■ AIM 1 ■
Answer these questions using the passage on the Dinantian succession in South Wales:
(a) Along which feature did a buoyant palaeohigh develop?
(b) What was the orientation of the extensional stress field in which the basin formed and evolved?
(c) Which facies is absent from the regressive sequences produced by progradation and high sedimentation rates during relatively static base levels?

The Dinantian succession in South Wales was deposited on the southward-sloping hanging wall of a half-graben, which probably formed by northerly downthrow on a major fault system in the Bristol Channel. This basin formed and evolved in a N—S orientated extensional stress field, which pervaded Britain during the Dinantian. Deposition was controlled by movements on basement faults or fault complexes that formed active hinge lines with E—W, NE—SW, NNW—SSE, and N—S trends, and by a buoyant palaeohigh that developed along the Carreg Cennen Disturbance. The hinge-lines and palaeohigh influenced the thickness of the succession, and patterns of onlap during transgression. Erosion was enhanced on uplifted fault footwalls and over the active Caledonoid-trending palaeohigh. Variations in the geometry of the basin-margin floor (ramp or platform) are attributed to variations in the regional pattern of asymmetrical subsidence and to rifting phases associated with E—W orientated structures. The N—S stress field, half-graben basin, and tectonic activity on the south-sloping hanging wall developed in response to subduction and/or lithospheric loading associated with an orogeny to the south.

The pattern of Dinantian cyclicity is attributed to the interaction between uplift, episodic (pulsed subsidence) sedimentation rates, and changes in relative base level, which were probably tectonic and related to rifting and subsidence. The process of marine transgression involved rifting subsidence and shoreface and barrier retreat. Regressive phases are progradational and contain barrier and back barrier deposits when progradation coincided with high sedimentation rates and relative rise in sea level. Progradation and high sedimentation rates during relatively static base levels produced regressive sequences minus a back-barrier lagoonal—peritidal facies.

Dataset items:
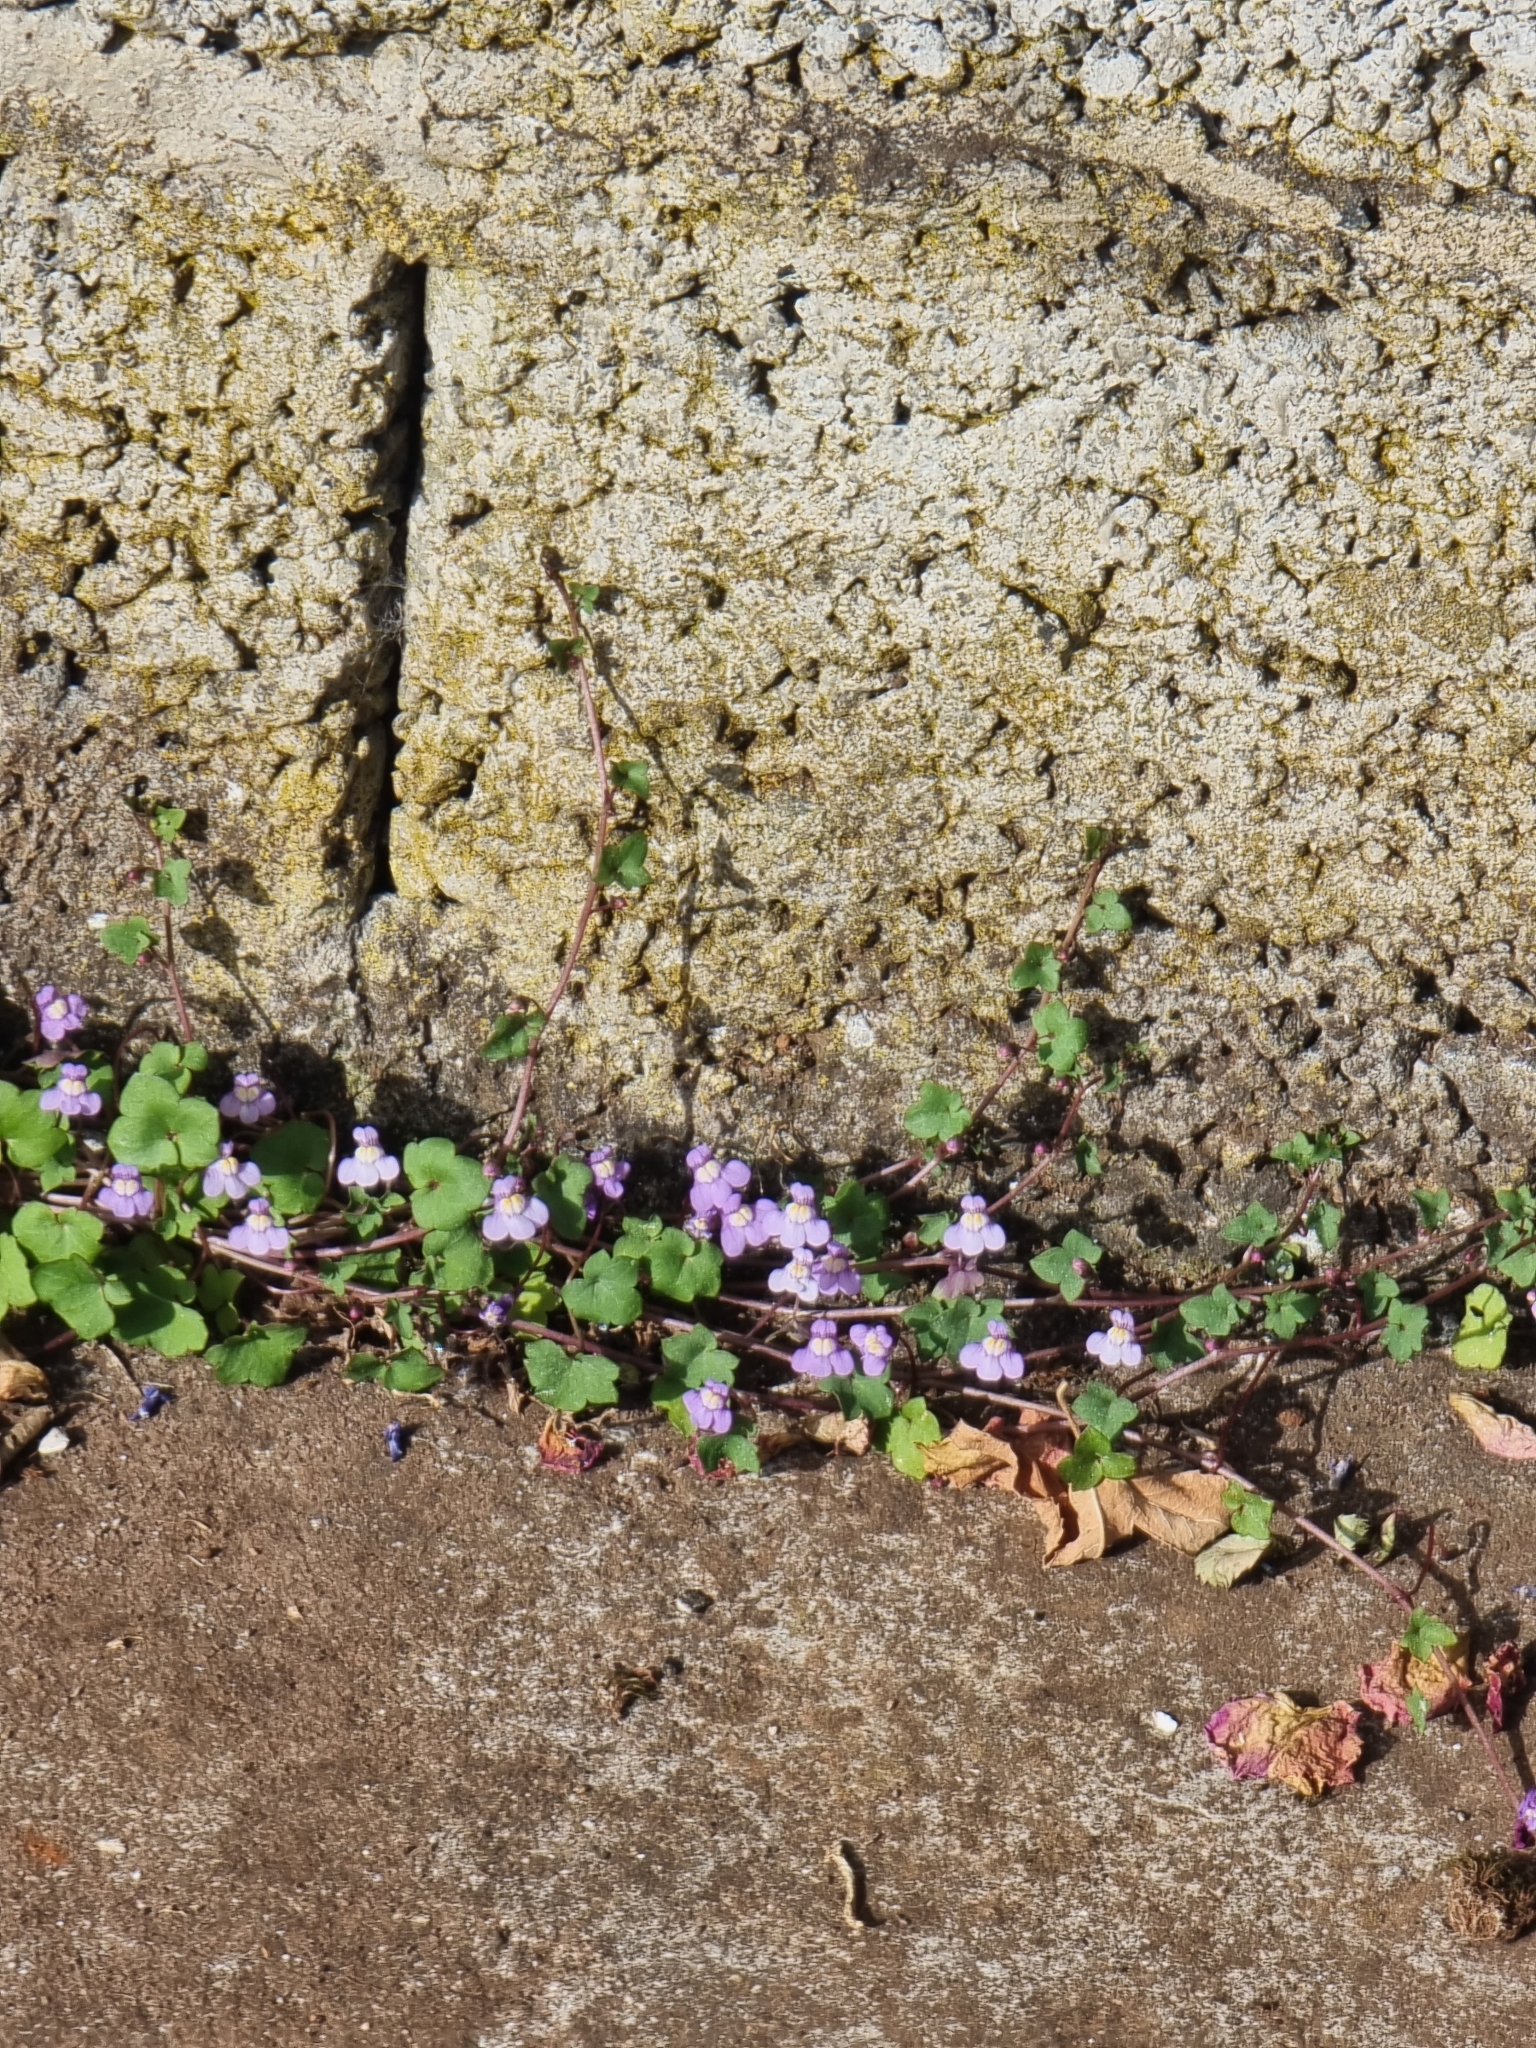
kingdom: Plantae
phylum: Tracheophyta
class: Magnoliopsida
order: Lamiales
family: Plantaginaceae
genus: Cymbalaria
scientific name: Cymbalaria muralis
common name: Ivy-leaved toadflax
* * *
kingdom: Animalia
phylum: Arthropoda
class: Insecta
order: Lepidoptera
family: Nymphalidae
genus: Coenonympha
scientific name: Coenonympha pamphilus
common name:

■ AIM 2 ■
Duplicate these rows word for word, beginning at the row that contains "class: Magnoliopsida" and stopping after the row that contains "common name: Ivy-leaved toadflax".

■ FINISHED ANSWER 1 ■
(a) The Carreg Cennen Disturbance.
(b) N—S.
(c) A back-barrier lagoonal—peritidal facies.

■ FINISHED ANSWER 2 ■
class: Magnoliopsida
order: Lamiales
family: Plantaginaceae
genus: Cymbalaria
scientific name: Cymbalaria muralis
common name: Ivy-leaved toadflax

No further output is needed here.